Shared values bring people together. Parkinson’s law: assign less time to something if you want it to be done faster. Work will expand to fill the available time. Pygmalion effect: what you expect is what you get. Reciprocity of liking: people like those that like them. If you do not like yourself, you will not like the people that like you. Return on luck: Jim Collins suggests leveraging luck by seeing it as an event rather than an indefinable aura. Aim at achieving a high return on luck (ROL). Satisfice: to make decisions faster, experts are satisfied.

They look for the first solution that is perfect for that situation. Self-efficacy: one’s self-efficacy beliefs will determine a person’s behavior, motivation, and thoughts. Dispositional vs situational: did the situation cause you to do that or is it just who you are? Get small, think big: small is a key to flexibility, increased effectiveness, and more efficiency. Social loafing: when people are more, they work less hard. People put in less effort when they are working in groups. 

Speak to the communication needs of people: communication needs include appreciation, approval, accuracy, and action. People will give you clues on what they need to hear. Start with why: you should communicate, act and think in the same way. Start with the thought, from the inside out. Begin with why, then how and finally what. Synthetic happiness: learn to create your own happiness; it is just as good as genuine happiness. The effort effect: effort is what makes a difference, not talent. Your effort, in turn, is facilitated or limited by your mindset. Another thing: reward your efforts. The long view: you cannot predict what will happen in the future.

You can, however, play the “What-Ifs”. Use forecasting to prepare for what may happen. The paradox of choice: the more choices you make, the poorer your decision will be. You may not even be able to make the decision. The power of identity; be rooted in something that will last while enjoying your growth journey at the same time. The power of regrets: if you reflect on your worst, you will be motivated to unleash your best. The principle of contrast: you can easily lose perspective.
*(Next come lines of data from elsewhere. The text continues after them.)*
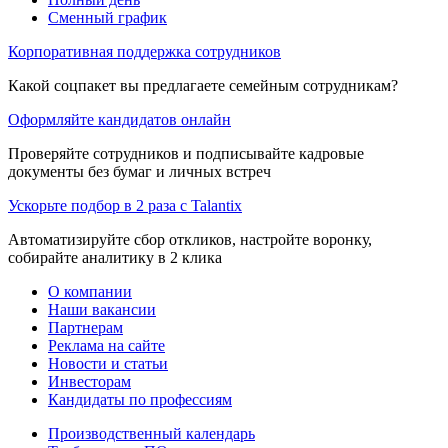
Сменный график
Корпоративная поддержка сотрудников
Какой соцпакет вы предлагаете семейным сотрудникам?
Оформляйте кандидатов онлайн
Проверяйте сотрудников и подписывайте кадровые
документы без бумаг и личных встреч
Ускорьте подбор в 2 раза с Talantix
Автоматизируйте сбор откликов, настройте воронку,
собирайте аналитику в 2 клика
О компании
Наши вакансии
Партнерам
Реклама на сайте
Новости и статьи
Инвесторам
Кандидаты по профессиям
Производственный календарь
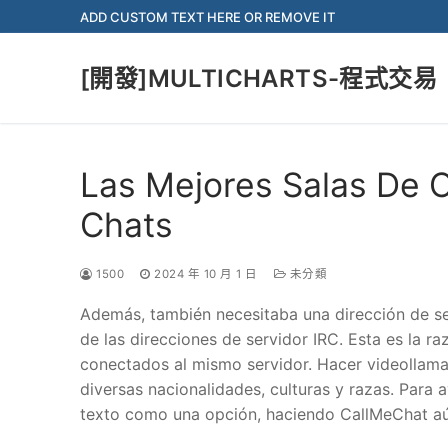
Skip
ADD CUSTOM TEXT HERE OR REMOVE IT
to
content
[開發]MULTICHARTS-程式交易
Las Mejores Salas De 
Chats
1500
2024 年 10 月 1 日
未分類
Además, también necesitaba una dirección de ser
de las direcciones de servidor IRC. Esta es la ra
conectados al mismo servidor. Hacer videollama
diversas nacionalidades, culturas y razas. Para
texto como una opción, haciendo CallMeChat aú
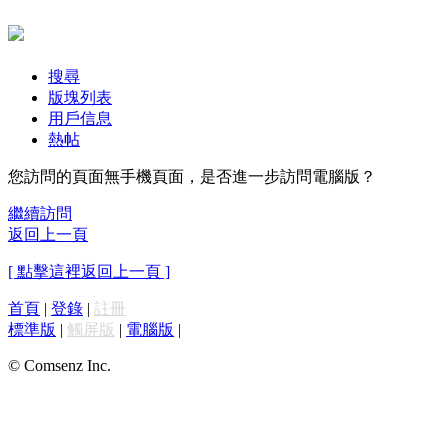
搜尋
版塊列表
用戶信息
熱帖
您訪問的頁面無手機頁面，是否進一步訪問電腦版？
繼續訪問
返回上一頁
[ 點擊這裡返回上一頁 ]
首頁
|
登錄
|
註冊
標準版
|
觸屏版
|
電腦版
|
© Comsenz Inc.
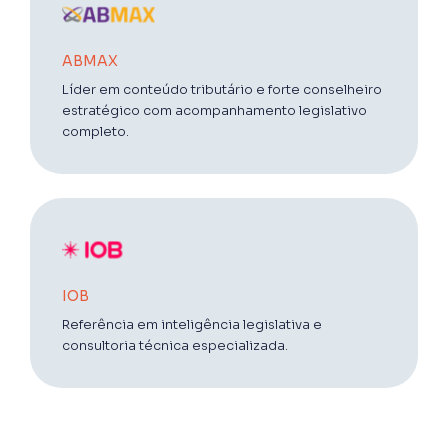
ABMAX
Líder em conteúdo tributário e forte conselheiro
estratégico com acompanhamento legislativo
completo.
IOB
Referência em inteligência legislativa e
consultoria técnica especializada.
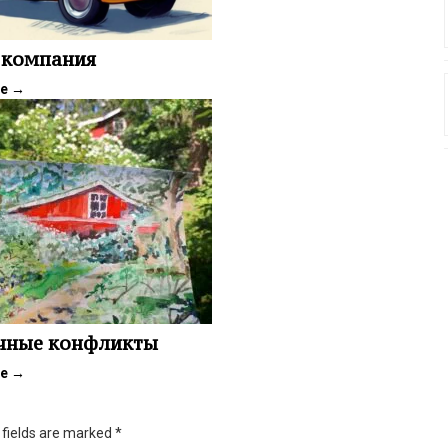
 компания
ее
→
чные конфликты
ее
→
d fields are marked
*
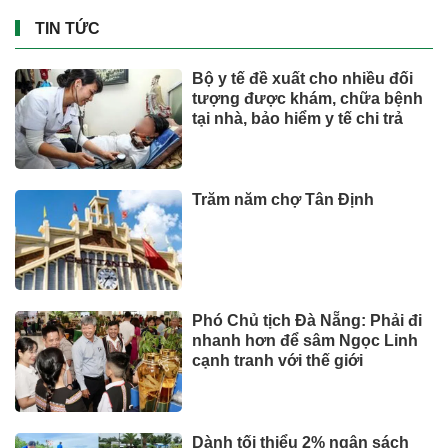
TIN TỨC
Bộ y tế đề xuất cho nhiều đối
tượng được khám, chữa bệnh
tại nhà, bảo hiểm y tế chi trả
Trăm năm chợ Tân Định
Phó Chủ tịch Đà Nẵng: Phải đi
nhanh hơn để sâm Ngọc Linh
cạnh tranh với thế giới
Dành tối thiểu 2% ngân sách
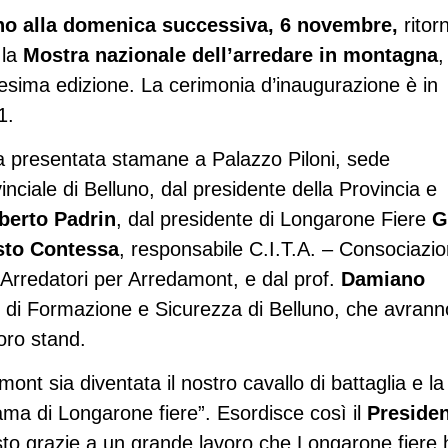
ino alla domenica successiva, 6 novembre,
ritor
 la
Mostra nazionale dell’arredare in montagna
,
esima edizione. La cerimonia d’inaugurazione è in
1.
a presentata stamane a Palazzo Piloni, sede
nciale di Belluno, dal presidente della Provincia e
berto Padrin
, dal presidente di Longarone Fiere
G
sto Contessa
, responsabile C.I.T.A. – Consociazi
e Arredatori per Arredamont, e dal prof.
Damiano
di Formazione e Sicurezza di Belluno, che avrann
oro stand.
t sia diventata il nostro cavallo di battaglia e la 
ma di Longarone fiere”. Esordisce così il
Preside
o grazie a un grande lavoro che Longarone fiere 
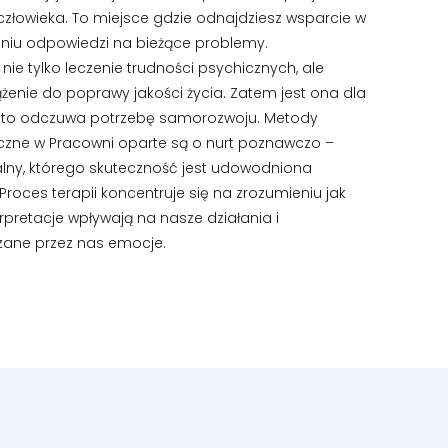
człowieka. To miejsce gdzie odnajdziesz wsparcie w
niu odpowiedzi na bieżące problemy.
 nie tylko leczenie trudności psychicznych, ale
żenie do poprawy jakości życia. Zatem jest ona dla
kto odczuwa potrzebę samorozwoju. Metody
czne w Pracowni oparte są o nurt poznawczo –
lny, którego skuteczność jest udowodniona
roces terapii koncentruje się na zrozumieniu jak
terpretacje wpływają na nasze działania i
ane przez nas emocje.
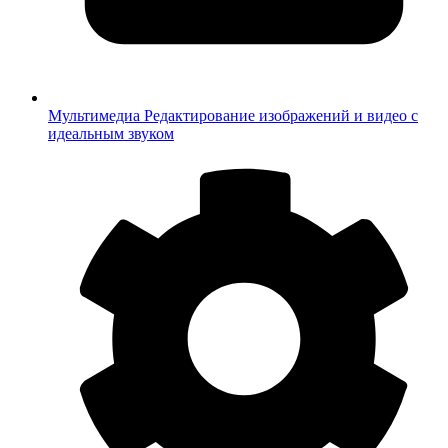
Мультимедиа
Редактирование изображений и видео с
идеальным звуком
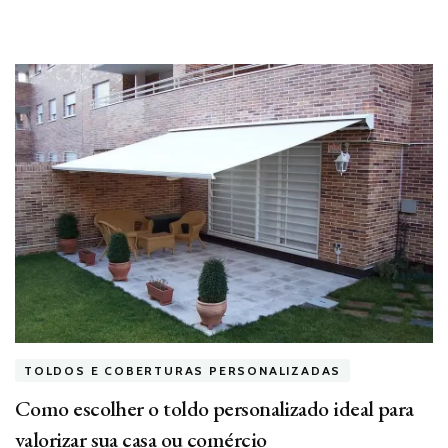
TOLDOS E COBERTURAS PERSONALIZADAS
Como escolher o toldo personalizado ideal para
valorizar sua casa ou comércio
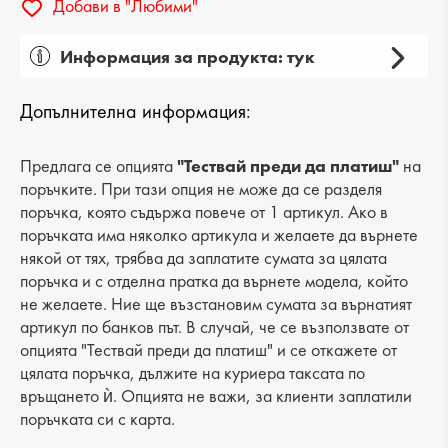
Добави в "Любими"
Информация за продукта: тук
Пол: дамски
Допълнителна информация:
Вид на продукта: ежедневни
Категория: обувки
Предлага се опцията
"Тествай преди да платиш"
на
поръчките. При тази опция не може да се разделя
Лицев материал: естествена кожа
поръчка, която съдържа повече от 1 артикул. Ако в
поръчката има няколко артикула и желаете да върнете
Хастар: еко кожа
някой от тях, трябва да заплатите сумата за цялата
поръчка и с отделна пратка да върнете модела, който
Ходило/Подметка: платформа
не желаете. Ние ще възстановим сумата за върнатият
Вид стелка: еко кожа
артикул по банков път. В случай, че се възползвате от
опцията "Тествай преди да платиш" и се откажете от
Височина на тока: -
цялата поръчка, дължите на куриера таксата по
връщането ѝ. Опцията не важи, за клиенти заплатили
Височина подметка: 4 cm
поръчката си с карта.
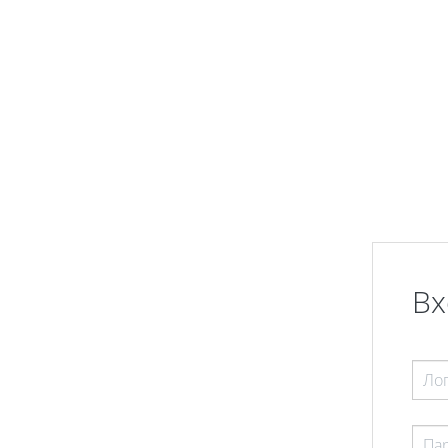
Перейти к основному содержанию
Вх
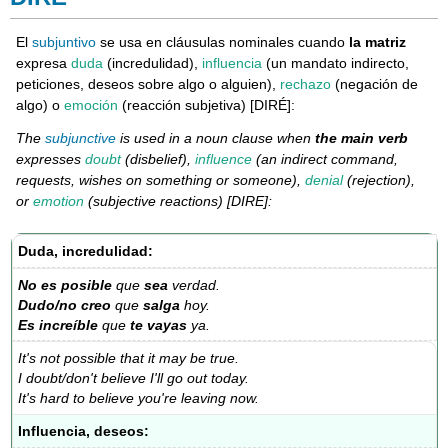
El
subjuntivo
se usa en cláusulas nominales cuando
la matriz
expresa
duda
(incredulidad),
influencia
(un mandato indirecto,
peticiones, deseos sobre algo o alguien),
rechazo
(negación de
algo) o
emoción
(reacción subjetiva) [DIRÉ]:
The
subjunctive
is used in a noun clause when
the main verb
expresses
doubt
(disbelief),
influence
(an indirect command,
requests, wishes on something or someone),
denial
(rejection),
or
emotion
(subjective reactions) [DIRE]:
Duda, incredulidad:
No es posible
que
sea
verdad.
Dudo/no creo
que
salga
hoy.
Es increíble
que
te vayas
ya.
It's not possible that it may be true.
I doubt/don't believe I'll go out today.
It's hard to believe you're leaving now.
Influencia, deseos:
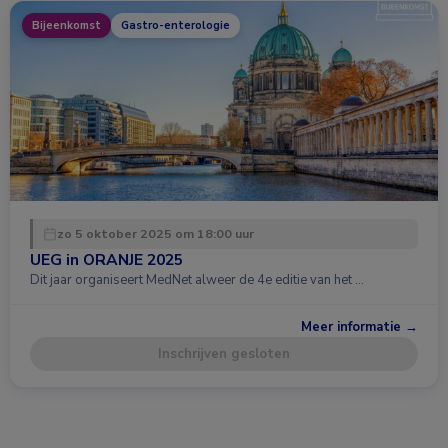
Bijeenkomst
Gastro-enterologie
zo 5 oktober 2025 om 18:00 uur
UEG in ORANJE 2025
Dit jaar organiseert MedNet alweer de 4e editie van het …
Meer informatie →
Inschrijven gesloten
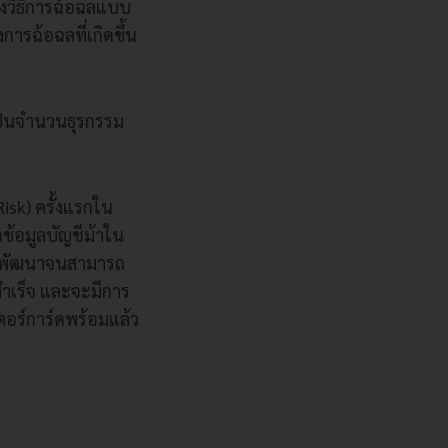
ึงวิธีการฉ้อฉลแบบ
รฉ้อฉลที่เกิดขึ้น
เป็นจำนวนธุรกรรม
isk) ครั้งแรกใน
ข้อมูลบัญชีม้าใน
ารพัฒนาจนสามารถ
ำเร็จ และจะมีการ
เตอร์การ์ดพร้อมแล้ว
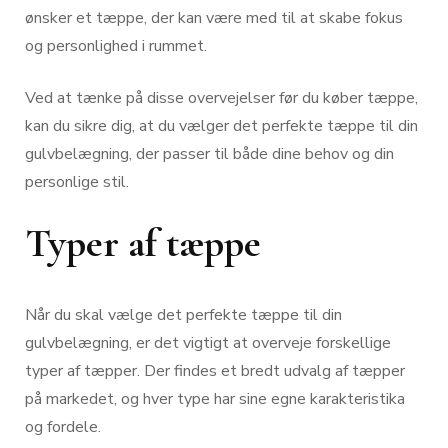
ønsker et tæppe, der kan være med til at skabe fokus
og personlighed i rummet.
Ved at tænke på disse overvejelser før du køber tæppe,
kan du sikre dig, at du vælger det perfekte tæppe til din
gulvbelægning, der passer til både dine behov og din
personlige stil.
Typer af tæppe
Når du skal vælge det perfekte tæppe til din
gulvbelægning, er det vigtigt at overveje forskellige
typer af tæpper. Der findes et bredt udvalg af tæpper
på markedet, og hver type har sine egne karakteristika
og fordele.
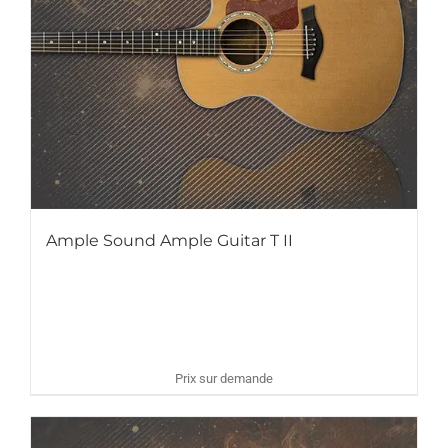
Ample Sound Ample Guitar T II
Prix sur demande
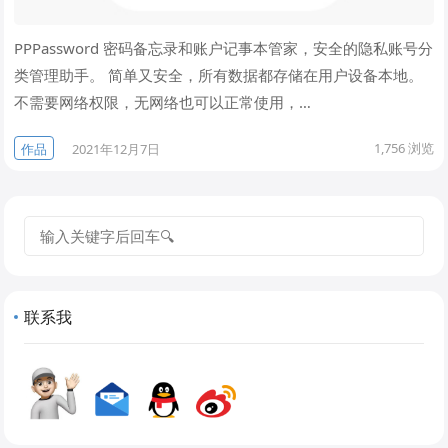
PPPassword 密码备忘录和账户记事本管家，安全的隐私账号分
类管理助手。 简单又安全，所有数据都存储在用户设备本地。
不需要网络权限，无网络也可以正常使用，…
1,756
浏览
作品
2021年12月7日
搜
索
联系我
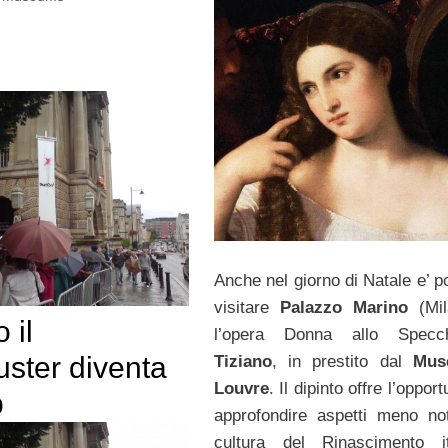
Anche nel giorno di Natale e’ p
visitare
Palazzo Marino
(Mil
 il
l’opera Donna allo Specc
uster diventa
Tiziano
, in prestito dal
Mus
Louvre
. Il dipinto offre l’opport
p
approfondire aspetti meno not
cultura del Rinascimento it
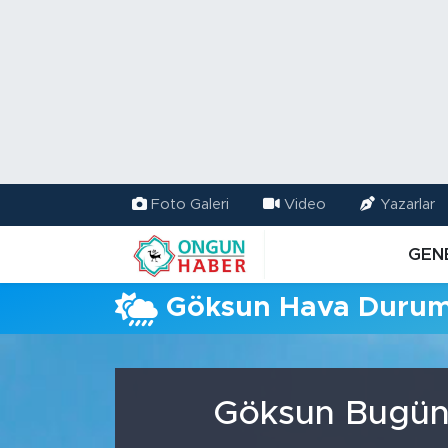
Nöbetçi Eczaneler
Hava Durumu
Namaz Vakitleri
Foto Galeri
Video
Yazarlar
Trafik Durumu
GEN
TFF 2.Lig Kırmızı Grup Puan Durumu ve Fikstür
Göksun Hava Duru
Tüm Manşetler
Son Dakika Haberleri
Göksun Bugün,
Haber Arşivi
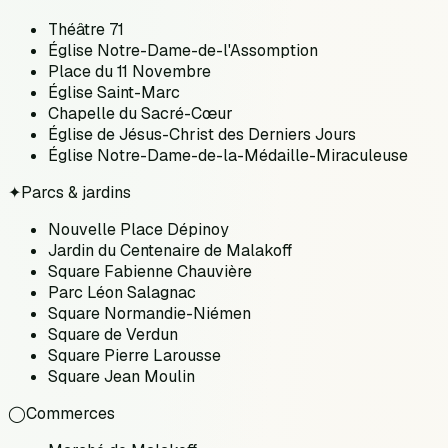
Théâtre 71
Église Notre-Dame-de-l'Assomption
Place du 11 Novembre
Église Saint-Marc
Chapelle du Sacré-Cœur
Église de Jésus-Christ des Derniers Jours
Église Notre-Dame-de-la-Médaille-Miraculeuse
✦
Parcs & jardins
Nouvelle Place Dépinoy
Jardin du Centenaire de Malakoff
Square Fabienne Chauvière
Parc Léon Salagnac
Square Normandie-Niémen
Square de Verdun
Square Pierre Larousse
Square Jean Moulin
◯
Commerces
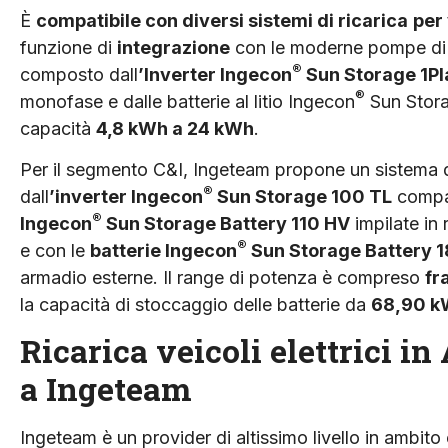
È
compatibile con diversi sistemi di ricarica
per 
funzione di
integrazione
con le moderne pompe di c
®
composto dall
’Inverter Ingecon
Sun Storage 1Pl
®
monofase e dalle batterie al litio Ingecon
Sun Stora
capacità
4,8 kWh a 24 kWh
.
Per il segmento C&I, Ingeteam propone un sistema
®
dall
’inverter Ingecon
Sun Storage 100 TL
compat
®
Ingecon
Sun Storage Battery 110 HV
impilate in 
®
e con le
batterie Ingecon
Sun Storage Battery 
armadio esterne. Il range di potenza è compreso
fr
la capacità di stoccaggio delle batterie da
68,90 k
Ricarica veicoli elettrici in
a Ingeteam
Ingeteam è un provider di altissimo livello in ambit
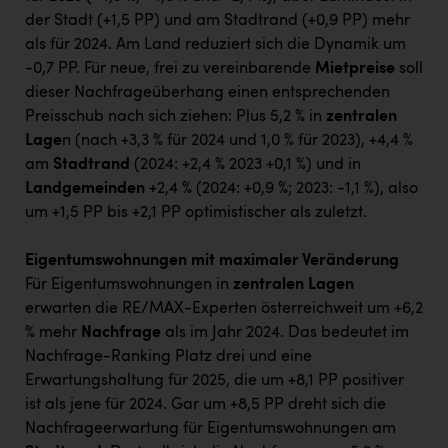
der Stadt (+1,5 PP) und am Stadtrand (+0,9 PP) mehr
als für 2024. Am Land reduziert sich die Dynamik um
-0,7 PP. Für neue, frei zu vereinbarende
Mietpreise
soll
dieser Nachfrageüberhang einen entsprechenden
Preisschub nach sich ziehen: Plus 5,2 % in
zentralen
Lage
n (nach +3,3 % für 2024 und 1,0 % für 2023), +4,4 %
am
Stadtrand
(2024: +2,4 % 2023 +0,1 %) und in
Landgemeinden
+2,4 % (2024: +0,9 %; 2023: -1,1 %), also
um +1,5 PP bis +2,1 PP optimistischer als zuletzt.
Eigentumswohnungen mit maximaler Veränderung
Für Eigentumswohnungen in
zentralen Lagen
erwarten die RE/MAX-Experten österreichweit um +6,2
% mehr
Nachfrage
als im Jahr 2024. Das bedeutet im
Nachfrage-Ranking Platz drei und eine
Erwartungshaltung für 2025, die um +8,1 PP positiver
ist als jene für 2024. Gar um +8,5 PP dreht sich die
Nachfrageerwartung für Eigentumswohnungen am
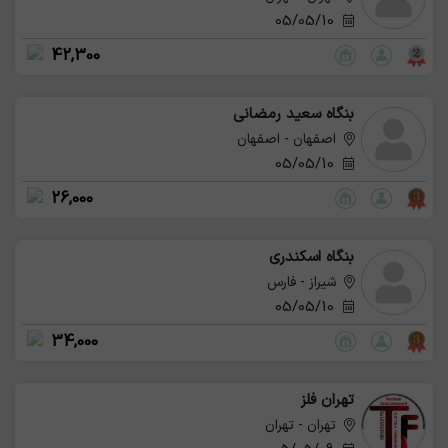
05/05/10
42,300
بنگاه سعید رمضانی
اصفهان - اصفهان
05/05/10
26,000
بنگاه اسکندری
شیراز - فارس
05/05/10
34,000
تهران فلز
تهران - تهران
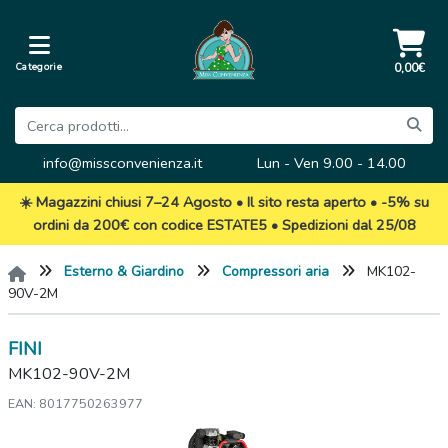
Categorie
0,00€
info@missconvenienza.it
Lun - Ven 9.00 - 14.00
☀️ Magazzini chiusi 7–24 Agosto • Il sito resta aperto • -5% su
ordini da 200€ con codice ESTATE5 • Spedizioni dal 25/08
Esterno & Giardino
Compressori aria
MK102-
90V-2M
FINI
MK102-90V-2M
EAN: 8017750263977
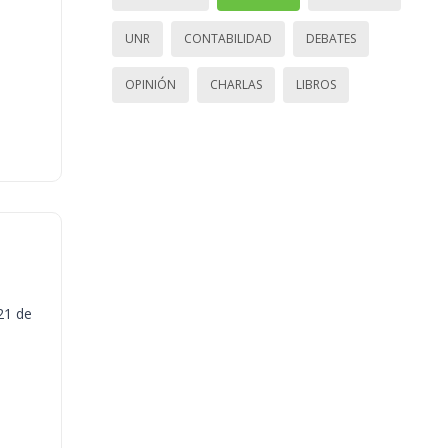
UNR
CONTABILIDAD
DEBATES
OPINIÓN
CHARLAS
LIBROS
21 de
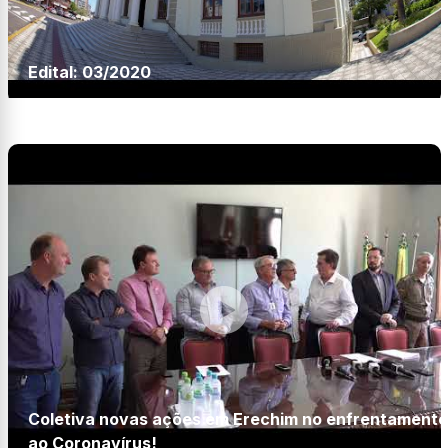
Edital: 03/2020
Coletiva novas ações em Erechim no enfrentamento
ao Coronavírus!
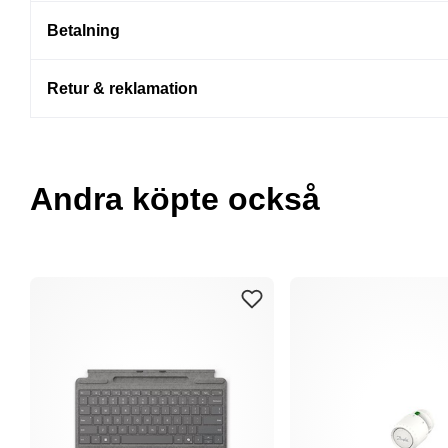
Betalning
Retur & reklamation
Andra köpte också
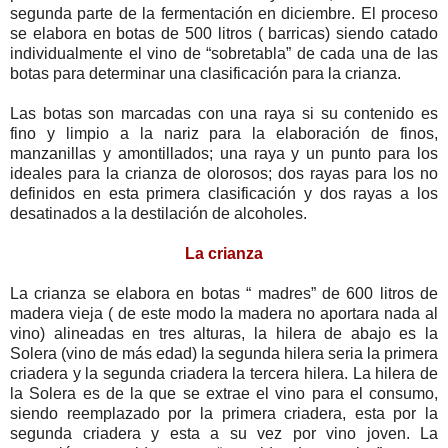
segunda parte de la fermentación en diciembre. El proceso
se elabora en botas de 500 litros ( barricas) siendo catado
individualmente el vino de “sobretabla” de cada una de las
botas para determinar una clasificación para la crianza.
Las botas son marcadas con una raya si su contenido es
fino y limpio a la nariz para la elaboración de finos,
manzanillas y amontillados; una raya y un punto para los
ideales para la crianza de olorosos; dos rayas para los no
definidos en esta primera clasificación y dos rayas a los
desatinados a la destilación de alcoholes.
La crianza
La crianza se elabora en botas “ madres” de 600 litros de
madera vieja ( de este modo la madera no aportara nada al
vino) alineadas en tres alturas, la hilera de abajo es la
Solera (vino de más edad) la segunda hilera seria la primera
criadera y la segunda criadera la tercera hilera. La hilera de
la Solera es de la que se extrae el vino para el consumo,
siendo reemplazado por la primera criadera, esta por la
segunda criadera y esta a su vez por vino joven. La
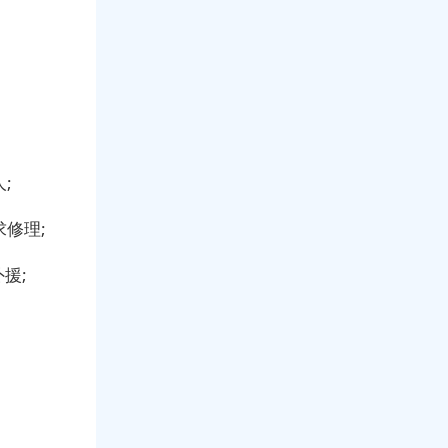
;
修理;
援;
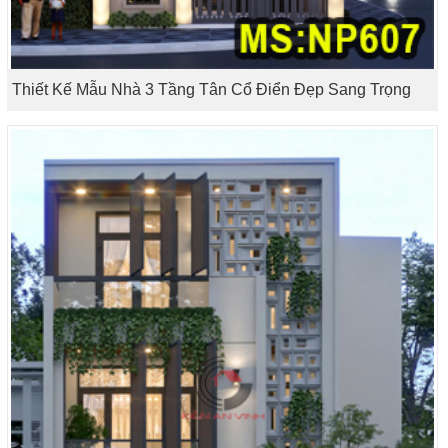
Thiết Kế Mẫu Nhà 3 Tầng Tân Cổ Điển Đẹp Sang Trọng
Compare it with something worse. This principle of contrast is useful when changing perspective, explaining value or negotiating fees. The progress principle: small progress can significantly make your day. Perfection is not what matters, progress is. The “Good Life” secret: learn to allocate more time to your values. Ask yourself how you can do more of the things you love at work. The two happiness questions: “How happy are you with your life?” and “How happy are you?”. 

Thoughts that work for you: think thoughts that will serve you better. “To-Date” vs. “To-Go”: if you commit yourself to a goal, you will focus on what is left (and will be more motivated). If you are not that committed, you will concentrate on how much you have accomplished. Important vs Urgent: you will achieve your long-term goals if you spend time on the important but non-urgent matters. Befriend stress: anxiety is a cognitive response while stress is a fight-or-flight response. Stress can be useful while performing physical tasks or simple tasks. Willpower is like a muscle: you can strengthen willpower through practice, just like a muscle.

Know that you can also fatigue it; it is limited. Yerkes-Dodson human performance curve: do not stress yourself beyond your capacity. You will start producing less with more effort. You are the company you keep; friends can help you grow or hold you back. They will influence your actions, emotions, attitude, and thoughts. Your strengths facilitate your growth: focus on your strengths if you want to accelerate your success.  Thoughts shape feelings: shift your focus to change your feelings.  Zeigarnik effect: to overcome procrastination, convince yourself to do something for “just a few minutes”. You will be motivated to finish what you have already begun.